• DESCRIPTION OF THE TASK
The records that follow are to be repeated exactly, in full.

### THE DATA

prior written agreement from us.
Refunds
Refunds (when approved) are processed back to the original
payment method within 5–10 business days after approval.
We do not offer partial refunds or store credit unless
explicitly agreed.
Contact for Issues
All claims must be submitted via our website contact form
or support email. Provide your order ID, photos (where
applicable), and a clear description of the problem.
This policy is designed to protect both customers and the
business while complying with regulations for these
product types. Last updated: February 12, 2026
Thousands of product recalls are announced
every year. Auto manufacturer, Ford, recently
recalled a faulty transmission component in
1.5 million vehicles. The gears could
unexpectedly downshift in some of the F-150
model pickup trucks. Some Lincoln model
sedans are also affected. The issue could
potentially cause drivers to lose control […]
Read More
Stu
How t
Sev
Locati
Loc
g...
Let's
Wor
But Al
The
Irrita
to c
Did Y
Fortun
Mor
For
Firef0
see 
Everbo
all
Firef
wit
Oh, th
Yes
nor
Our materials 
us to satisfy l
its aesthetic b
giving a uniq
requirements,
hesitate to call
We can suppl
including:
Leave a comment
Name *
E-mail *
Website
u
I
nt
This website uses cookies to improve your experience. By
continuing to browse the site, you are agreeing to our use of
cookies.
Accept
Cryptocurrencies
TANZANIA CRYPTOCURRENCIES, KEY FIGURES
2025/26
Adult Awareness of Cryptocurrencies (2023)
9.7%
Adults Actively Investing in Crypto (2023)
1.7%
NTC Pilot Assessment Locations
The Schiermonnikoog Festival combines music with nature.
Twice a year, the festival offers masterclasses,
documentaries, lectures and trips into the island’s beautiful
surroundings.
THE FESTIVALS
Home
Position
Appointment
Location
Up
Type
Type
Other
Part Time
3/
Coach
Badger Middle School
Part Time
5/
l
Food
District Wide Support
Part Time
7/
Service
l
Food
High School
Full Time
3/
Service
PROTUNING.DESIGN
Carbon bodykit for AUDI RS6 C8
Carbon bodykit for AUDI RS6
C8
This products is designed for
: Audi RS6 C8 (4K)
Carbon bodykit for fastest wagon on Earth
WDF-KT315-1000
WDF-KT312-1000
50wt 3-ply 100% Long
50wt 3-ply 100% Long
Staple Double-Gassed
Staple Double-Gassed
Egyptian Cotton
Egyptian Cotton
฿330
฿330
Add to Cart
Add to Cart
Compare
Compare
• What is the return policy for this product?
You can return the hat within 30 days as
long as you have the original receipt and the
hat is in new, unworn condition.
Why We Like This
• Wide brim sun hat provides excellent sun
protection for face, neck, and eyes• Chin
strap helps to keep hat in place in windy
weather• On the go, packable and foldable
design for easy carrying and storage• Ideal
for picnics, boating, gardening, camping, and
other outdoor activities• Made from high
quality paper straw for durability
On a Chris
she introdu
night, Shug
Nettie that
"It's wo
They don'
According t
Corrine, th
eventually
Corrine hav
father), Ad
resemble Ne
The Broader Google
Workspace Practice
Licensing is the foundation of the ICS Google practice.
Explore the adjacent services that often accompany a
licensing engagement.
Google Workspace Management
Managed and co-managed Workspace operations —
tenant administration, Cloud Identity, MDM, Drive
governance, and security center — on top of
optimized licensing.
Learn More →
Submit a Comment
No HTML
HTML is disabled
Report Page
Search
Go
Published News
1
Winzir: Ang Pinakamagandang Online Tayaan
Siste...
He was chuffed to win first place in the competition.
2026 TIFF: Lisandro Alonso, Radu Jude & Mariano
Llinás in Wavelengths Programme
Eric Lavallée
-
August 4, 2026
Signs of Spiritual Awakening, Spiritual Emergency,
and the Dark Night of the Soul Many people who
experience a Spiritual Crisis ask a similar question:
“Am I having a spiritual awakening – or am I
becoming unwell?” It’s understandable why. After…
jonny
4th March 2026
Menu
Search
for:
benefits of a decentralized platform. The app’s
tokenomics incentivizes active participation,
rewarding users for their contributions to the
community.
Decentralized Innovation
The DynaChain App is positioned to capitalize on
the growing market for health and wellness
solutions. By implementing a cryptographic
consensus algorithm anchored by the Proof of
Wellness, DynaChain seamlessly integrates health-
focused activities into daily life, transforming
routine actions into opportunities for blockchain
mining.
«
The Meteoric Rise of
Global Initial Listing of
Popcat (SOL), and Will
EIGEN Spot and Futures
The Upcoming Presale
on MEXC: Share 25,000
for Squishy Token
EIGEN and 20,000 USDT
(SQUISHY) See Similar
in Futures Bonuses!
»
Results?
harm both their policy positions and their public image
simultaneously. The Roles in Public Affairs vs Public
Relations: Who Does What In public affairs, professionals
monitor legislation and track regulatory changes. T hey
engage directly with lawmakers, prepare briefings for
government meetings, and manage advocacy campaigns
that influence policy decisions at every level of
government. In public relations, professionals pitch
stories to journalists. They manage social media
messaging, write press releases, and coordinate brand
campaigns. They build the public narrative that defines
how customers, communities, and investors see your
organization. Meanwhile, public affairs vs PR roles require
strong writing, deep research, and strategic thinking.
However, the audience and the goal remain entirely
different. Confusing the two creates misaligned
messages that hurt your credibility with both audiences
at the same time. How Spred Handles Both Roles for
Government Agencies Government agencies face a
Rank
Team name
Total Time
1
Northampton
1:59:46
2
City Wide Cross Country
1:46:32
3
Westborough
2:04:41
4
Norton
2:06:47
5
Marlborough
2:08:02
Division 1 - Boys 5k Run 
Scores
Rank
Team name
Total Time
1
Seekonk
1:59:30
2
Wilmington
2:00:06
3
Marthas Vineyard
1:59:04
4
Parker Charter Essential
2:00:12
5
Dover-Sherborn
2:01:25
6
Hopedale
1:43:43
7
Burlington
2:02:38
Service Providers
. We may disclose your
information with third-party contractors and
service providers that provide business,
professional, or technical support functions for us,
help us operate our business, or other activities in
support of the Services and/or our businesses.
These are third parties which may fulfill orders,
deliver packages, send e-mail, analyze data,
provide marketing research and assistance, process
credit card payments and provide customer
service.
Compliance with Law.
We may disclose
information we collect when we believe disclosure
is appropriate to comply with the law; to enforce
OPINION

######

• RESPONSE TO THE EXERCISE
prior written agreement from us.
Refunds
Refunds (when approved) are processed back to the original
payment method within 5–10 business days after approval.
We do not offer partial refunds or store credit unless
explicitly agreed.
Contact for Issues
All claims must be submitted via our website contact form
or support email. Provide your order ID, photos (where
applicable), and a clear description of the problem.
This policy is designed to protect both customers and the
business while complying with regulations for these
product types. Last updated: February 12, 2026
Thousands of product recalls are announced
every year. Auto manufacturer, Ford, recently
recalled a faulty transmission component in
1.5 million vehicles. The gears could
unexpectedly downshift in some of the F-150
model pickup trucks. Some Lincoln model
sedans are also affected. The issue could
potentially cause drivers to lose control […]
Read More
Stu
How t
Sev
Locati
Loc
g...
Let's
Wor
But Al
The
Irrita
to c
Did Y
Fortun
Mor
For
Firef0
see 
Everbo
all
Firef
wit
Oh, th
Yes
nor
Our materials 
us to satisfy l
its aesthetic b
giving a uniq
requirements,
hesitate to call
We can suppl
including:
Leave a comment
Name *
E-mail *
Website
u
I
nt
This website uses cookies to improve your experience. By
continuing to browse the site, you are agreeing to our use of
cookies.
Accept
Cryptocurrencies
TANZANIA CRYPTOCURRENCIES, KEY FIGURES
2025/26
Adult Awareness of Cryptocurrencies (2023)
9.7%
Adults Actively Investing in Crypto (2023)
1.7%
NTC Pilot Assessment Locations
The Schiermonnikoog Festival combines music with nature.
Twice a year, the festival offers masterclasses,
documentaries, lectures and trips into the island’s beautiful
surroundings.
THE FESTIVALS
Home
Position
Appointment
Location
Up
Type
Type
Other
Part Time
3/
Coach
Badger Middle School
Part Time
5/
l
Food
District Wide Support
Part Time
7/
Service
l
Food
High School
Full Time
3/
Service
PROTUNING.DESIGN
Carbon bodykit for AUDI RS6 C8
Carbon bodykit for AUDI RS6
C8
This products is designed for
: Audi RS6 C8 (4K)
Carbon bodykit for fastest wagon on Earth
WDF-KT315-1000
WDF-KT312-1000
50wt 3-ply 100% Long
50wt 3-ply 100% Long
Staple Double-Gassed
Staple Double-Gassed
Egyptian Cotton
Egyptian Cotton
฿330
฿330
Add to Cart
Add to Cart
Compare
Compare
• What is the return policy for this product?
You can return the hat within 30 days as
long as you have the original receipt and the
hat is in new, unworn condition.
Why We Like This
• Wide brim sun hat provides excellent sun
protection for face, neck, and eyes• Chin
strap helps to keep hat in place in windy
weather• On the go, packable and foldable
design for easy carrying and storage• Ideal
for picnics, boating, gardening, camping, and
other outdoor activities• Made from high
quality paper straw for durability
On a Chris
she introdu
night, Shug
Nettie that
"It's wo
They don'
According t
Corrine, th
eventually
Corrine hav
father), Ad
resemble Ne
The Broader Google
Workspace Practice
Licensing is the foundation of the ICS Google practice.
Explore the adjacent services that often accompany a
licensing engagement.
Google Workspace Management
Managed and co-managed Workspace operations —
tenant administration, Cloud Identity, MDM, Drive
governance, and security center — on top of
optimized licensing.
Learn More →
Submit a Comment
No HTML
HTML is disabled
Report Page
Search
Go
Published News
1
Winzir: Ang Pinakamagandang Online Tayaan
Siste...
He was chuffed to win first place in the competition.
2026 TIFF: Lisandro Alonso, Radu Jude & Mariano
Llinás in Wavelengths Programme
Eric Lavallée
-
August 4, 2026
Signs of Spiritual Awakening, Spiritual Emergency,
and the Dark Night of the Soul Many people who
experience a Spiritual Crisis ask a similar question:
“Am I having a spiritual awakening – or am I
becoming unwell?” It’s understandable why. After…
jonny
4th March 2026
Menu
Search
for:
benefits of a decentralized platform. The app’s
tokenomics incentivizes active participation,
rewarding users for their contributions to the
community.
Decentralized Innovation
The DynaChain App is positioned to capitalize on
the growing market for health and wellness
solutions. By implementing a cryptographic
consensus algorithm anchored by the Proof of
Wellness, DynaChain seamlessly integrates health-
focused activities into daily life, transforming
routine actions into opportunities for blockchain
mining.
«
The Meteoric Rise of
Global Initial Listing of
Popcat (SOL), and Will
EIGEN Spot and Futures
The Upcoming Presale
on MEXC: Share 25,000
for Squishy Token
EIGEN and 20,000 USDT
(SQUISHY) See Similar
in Futures Bonuses!
»
Results?
harm both their policy positions and their public image
simultaneously. The Roles in Public Affairs vs Public
Relations: Who Does What In public affairs, professionals
monitor legislation and track regulatory changes. T hey
engage directly with lawmakers, prepare briefings for
government meetings, and manage advocacy campaigns
that influence policy decisions at every level of
government. In public relations, professionals pitch
stories to journalists. They manage social media
messaging, write press releases, and coordinate brand
campaigns. They build the public narrative that defines
how customers, communities, and investors see your
organization. Meanwhile, public affairs vs PR roles require
strong writing, deep research, and strategic thinking.
However, the audience and the goal remain entirely
different. Confusing the two creates misaligned
messages that hurt your credibility with both audiences
at the same time. How Spred Handles Both Roles for
Government Agencies Government agencies face a
Rank
Team name
Total Time
1
Northampton
1:59:46
2
City Wide Cross Country
1:46:32
3
Westborough
2:04:41
4
Norton
2:06:47
5
Marlborough
2:08:02
Division 1 - Boys 5k Run 
Scores
Rank
Team name
Total Time
1
Seekonk
1:59:30
2
Wilmington
2:00:06
3
Marthas Vineyard
1:59:04
4
Parker Charter Essential
2:00:12
5
Dover-Sherborn
2:01:25
6
Hopedale
1:43:43
7
Burlington
2:02:38
Service Providers
. We may disclose your
information with third-party contractors and
service providers that provide business,
professional, or technical support functions for us,
help us operate our business, or other activities in
support of the Services and/or our businesses.
These are third parties which may fulfill orders,
deliver packages, send e-mail, analyze data,
provide marketing research and assistance, process
credit card payments and provide customer
service.
Compliance with Law.
We may disclose
information we collect when we believe disclosure
is appropriate to comply with the law; to enforce
OPINION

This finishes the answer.